### About this task
Exactly as written, output each of the entries below.

------ Data for review ------

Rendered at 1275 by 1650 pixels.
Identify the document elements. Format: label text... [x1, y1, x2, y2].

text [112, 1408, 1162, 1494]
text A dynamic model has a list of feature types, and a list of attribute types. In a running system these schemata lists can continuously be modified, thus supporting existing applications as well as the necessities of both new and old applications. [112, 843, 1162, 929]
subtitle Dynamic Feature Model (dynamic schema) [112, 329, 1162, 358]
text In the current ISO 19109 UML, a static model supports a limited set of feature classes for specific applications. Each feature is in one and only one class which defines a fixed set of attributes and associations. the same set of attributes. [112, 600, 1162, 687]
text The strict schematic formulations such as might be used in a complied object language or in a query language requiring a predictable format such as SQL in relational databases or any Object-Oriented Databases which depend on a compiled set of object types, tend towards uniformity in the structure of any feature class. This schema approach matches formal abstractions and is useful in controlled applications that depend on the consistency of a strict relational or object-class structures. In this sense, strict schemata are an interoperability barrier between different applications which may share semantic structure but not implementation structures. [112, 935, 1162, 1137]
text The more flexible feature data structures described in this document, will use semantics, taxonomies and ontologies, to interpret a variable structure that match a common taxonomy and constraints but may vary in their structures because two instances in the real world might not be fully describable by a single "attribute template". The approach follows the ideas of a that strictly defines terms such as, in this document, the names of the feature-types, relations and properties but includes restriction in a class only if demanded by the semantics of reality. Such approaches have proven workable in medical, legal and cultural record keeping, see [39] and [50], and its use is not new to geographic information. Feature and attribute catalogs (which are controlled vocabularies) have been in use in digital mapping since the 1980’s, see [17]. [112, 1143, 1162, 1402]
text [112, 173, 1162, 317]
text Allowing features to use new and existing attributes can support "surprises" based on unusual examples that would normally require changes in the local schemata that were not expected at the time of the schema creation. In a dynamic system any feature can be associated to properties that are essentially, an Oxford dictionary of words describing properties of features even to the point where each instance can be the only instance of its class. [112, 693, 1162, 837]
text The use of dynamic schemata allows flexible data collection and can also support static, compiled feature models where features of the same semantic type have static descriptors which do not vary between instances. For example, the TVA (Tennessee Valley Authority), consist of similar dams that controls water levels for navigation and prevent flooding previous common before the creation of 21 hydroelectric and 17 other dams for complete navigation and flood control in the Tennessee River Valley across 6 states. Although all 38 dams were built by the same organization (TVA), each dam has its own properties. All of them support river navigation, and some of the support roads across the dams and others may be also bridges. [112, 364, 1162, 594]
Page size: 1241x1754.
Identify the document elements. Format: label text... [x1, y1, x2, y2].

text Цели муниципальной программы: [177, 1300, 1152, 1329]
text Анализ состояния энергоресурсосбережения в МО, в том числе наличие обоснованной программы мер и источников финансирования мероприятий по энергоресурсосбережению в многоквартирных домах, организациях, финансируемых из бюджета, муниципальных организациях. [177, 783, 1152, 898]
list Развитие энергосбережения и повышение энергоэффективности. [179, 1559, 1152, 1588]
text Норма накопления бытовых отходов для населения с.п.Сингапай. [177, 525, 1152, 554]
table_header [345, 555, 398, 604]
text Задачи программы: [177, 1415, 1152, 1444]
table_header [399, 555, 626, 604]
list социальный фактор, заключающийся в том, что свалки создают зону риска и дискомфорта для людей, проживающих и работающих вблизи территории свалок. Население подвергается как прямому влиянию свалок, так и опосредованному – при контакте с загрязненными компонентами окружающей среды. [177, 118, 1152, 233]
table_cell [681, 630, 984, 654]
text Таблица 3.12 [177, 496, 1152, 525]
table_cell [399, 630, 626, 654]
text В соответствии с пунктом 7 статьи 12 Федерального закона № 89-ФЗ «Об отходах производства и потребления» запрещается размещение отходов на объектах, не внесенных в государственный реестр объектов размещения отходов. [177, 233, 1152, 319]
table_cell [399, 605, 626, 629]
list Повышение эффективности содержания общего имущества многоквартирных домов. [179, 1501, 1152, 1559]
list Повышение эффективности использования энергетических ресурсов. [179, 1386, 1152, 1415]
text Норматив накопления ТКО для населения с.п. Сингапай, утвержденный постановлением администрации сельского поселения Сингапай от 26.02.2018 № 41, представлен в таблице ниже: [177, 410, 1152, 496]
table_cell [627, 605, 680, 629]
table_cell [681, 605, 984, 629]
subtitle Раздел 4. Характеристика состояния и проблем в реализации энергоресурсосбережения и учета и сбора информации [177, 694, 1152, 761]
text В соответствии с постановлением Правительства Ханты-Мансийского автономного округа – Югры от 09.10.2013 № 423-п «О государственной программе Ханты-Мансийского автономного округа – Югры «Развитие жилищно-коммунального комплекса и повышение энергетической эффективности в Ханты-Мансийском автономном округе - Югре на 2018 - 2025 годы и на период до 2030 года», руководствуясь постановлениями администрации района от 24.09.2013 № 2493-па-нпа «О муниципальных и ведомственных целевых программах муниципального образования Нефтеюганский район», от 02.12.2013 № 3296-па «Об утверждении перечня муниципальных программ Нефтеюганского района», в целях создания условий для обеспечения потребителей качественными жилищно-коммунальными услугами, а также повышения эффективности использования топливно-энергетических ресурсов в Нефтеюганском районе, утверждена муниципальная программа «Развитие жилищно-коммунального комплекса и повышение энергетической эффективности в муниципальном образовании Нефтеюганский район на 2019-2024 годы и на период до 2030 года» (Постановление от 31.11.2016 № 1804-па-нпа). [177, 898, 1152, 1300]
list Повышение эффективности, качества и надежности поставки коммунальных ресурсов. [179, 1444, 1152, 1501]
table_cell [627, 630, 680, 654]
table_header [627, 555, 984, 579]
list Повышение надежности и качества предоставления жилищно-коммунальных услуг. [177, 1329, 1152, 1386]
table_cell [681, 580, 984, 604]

------

### Exercise response
Rendered at 1275 by 1650 pixels.
Identify the document elements. Format: label text... [x1, y1, x2, y2].

text [112, 1408, 1162, 1494]
text A dynamic model has a list of feature types, and a list of attribute types. In a running system these schemata lists can continuously be modified, thus supporting existing applications as well as the necessities of both new and old applications. [112, 843, 1162, 929]
subtitle Dynamic Feature Model (dynamic schema) [112, 329, 1162, 358]
text In the current ISO 19109 UML, a static model supports a limited set of feature classes for specific applications. Each feature is in one and only one class which defines a fixed set of attributes and associations. the same set of attributes. [112, 600, 1162, 687]
text The strict schematic formulations such as might be used in a complied object language or in a query language requiring a predictable format such as SQL in relational databases or any Object-Oriented Databases which depend on a compiled set of object types, tend towards uniformity in the structure of any feature class. This schema approach matches formal abstractions and is useful in controlled applications that depend on the consistency of a strict relational or object-class structures. In this sense, strict schemata are an interoperability barrier between different applications which may share semantic structure but not implementation structures. [112, 935, 1162, 1137]
text The more flexible feature data structures described in this document, will use semantics, taxonomies and ontologies, to interpret a variable structure that match a common taxonomy and constraints but may vary in their structures because two instances in the real world might not be fully describable by a single "attribute template". The approach follows the ideas of a that strictly defines terms such as, in this document, the names of the feature-types, relations and properties but includes restriction in a class only if demanded by the semantics of reality. Such approaches have proven workable in medical, legal and cultural record keeping, see [39] and [50], and its use is not new to geographic information. Feature and attribute catalogs (which are controlled vocabularies) have been in use in digital mapping since the 1980’s, see [17]. [112, 1143, 1162, 1402]
text [112, 173, 1162, 317]
text Allowing features to use new and existing attributes can support "surprises" based on unusual examples that would normally require changes in the local schemata that were not expected at the time of the schema creation. In a dynamic system any feature can be associated to properties that are essentially, an Oxford dictionary of words describing properties of features even to the point where each instance can be the only instance of its class. [112, 693, 1162, 837]
text The use of dynamic schemata allows flexible data collection and can also support static, compiled feature models where features of the same semantic type have static descriptors which do not vary between instances. For example, the TVA (Tennessee Valley Authority), consist of similar dams that controls water levels for navigation and prevent flooding previous common before the creation of 21 hydroelectric and 17 other dams for complete navigation and flood control in the Tennessee River Valley across 6 states. Although all 38 dams were built by the same organization (TVA), each dam has its own properties. All of them support river navigation, and some of the support roads across the dams and others may be also bridges. [112, 364, 1162, 594]
Page size: 1241x1754.
Identify the document elements. Format: label text... [x1, y1, x2, y2].

text Цели муниципальной программы: [177, 1300, 1152, 1329]
text Анализ состояния энергоресурсосбережения в МО, в том числе наличие обоснованной программы мер и источников финансирования мероприятий по энергоресурсосбережению в многоквартирных домах, организациях, финансируемых из бюджета, муниципальных организациях. [177, 783, 1152, 898]
list Развитие энергосбережения и повышение энергоэффективности. [179, 1559, 1152, 1588]
text Норма накопления бытовых отходов для населения с.п.Сингапай. [177, 525, 1152, 554]
table_header [345, 555, 398, 604]
text Задачи программы: [177, 1415, 1152, 1444]
table_header [399, 555, 626, 604]
list социальный фактор, заключающийся в том, что свалки создают зону риска и дискомфорта для людей, проживающих и работающих вблизи территории свалок. Население подвергается как прямому влиянию свалок, так и опосредованному – при контакте с загрязненными компонентами окружающей среды. [177, 118, 1152, 233]
table_cell [681, 630, 984, 654]
text Таблица 3.12 [177, 496, 1152, 525]
table_cell [399, 630, 626, 654]
text В соответствии с пунктом 7 статьи 12 Федерального закона № 89-ФЗ «Об отходах производства и потребления» запрещается размещение отходов на объектах, не внесенных в государственный реестр объектов размещения отходов. [177, 233, 1152, 319]
table_cell [399, 605, 626, 629]
list Повышение эффективности содержания общего имущества многоквартирных домов. [179, 1501, 1152, 1559]
list Повышение эффективности использования энергетических ресурсов. [179, 1386, 1152, 1415]
text Норматив накопления ТКО для населения с.п. Сингапай, утвержденный постановлением администрации сельского поселения Сингапай от 26.02.2018 № 41, представлен в таблице ниже: [177, 410, 1152, 496]
table_cell [627, 605, 680, 629]
table_cell [681, 605, 984, 629]
subtitle Раздел 4. Характеристика состояния и проблем в реализации энергоресурсосбережения и учета и сбора информации [177, 694, 1152, 761]
text В соответствии с постановлением Правительства Ханты-Мансийского автономного округа – Югры от 09.10.2013 № 423-п «О государственной программе Ханты-Мансийского автономного округа – Югры «Развитие жилищно-коммунального комплекса и повышение энергетической эффективности в Ханты-Мансийском автономном округе - Югре на 2018 - 2025 годы и на период до 2030 года», руководствуясь постановлениями администрации района от 24.09.2013 № 2493-па-нпа «О муниципальных и ведомственных целевых программах муниципального образования Нефтеюганский район», от 02.12.2013 № 3296-па «Об утверждении перечня муниципальных программ Нефтеюганского района», в целях создания условий для обеспечения потребителей качественными жилищно-коммунальными услугами, а также повышения эффективности использования топливно-энергетических ресурсов в Нефтеюганском районе, утверждена муниципальная программа «Развитие жилищно-коммунального комплекса и повышение энергетической эффективности в муниципальном образовании Нефтеюганский район на 2019-2024 годы и на период до 2030 года» (Постановление от 31.11.2016 № 1804-па-нпа). [177, 898, 1152, 1300]
list Повышение эффективности, качества и надежности поставки коммунальных ресурсов. [179, 1444, 1152, 1501]
table_cell [627, 630, 680, 654]
table_header [627, 555, 984, 579]
list Повышение надежности и качества предоставления жилищно-коммунальных услуг. [177, 1329, 1152, 1386]
table_cell [681, 580, 984, 604]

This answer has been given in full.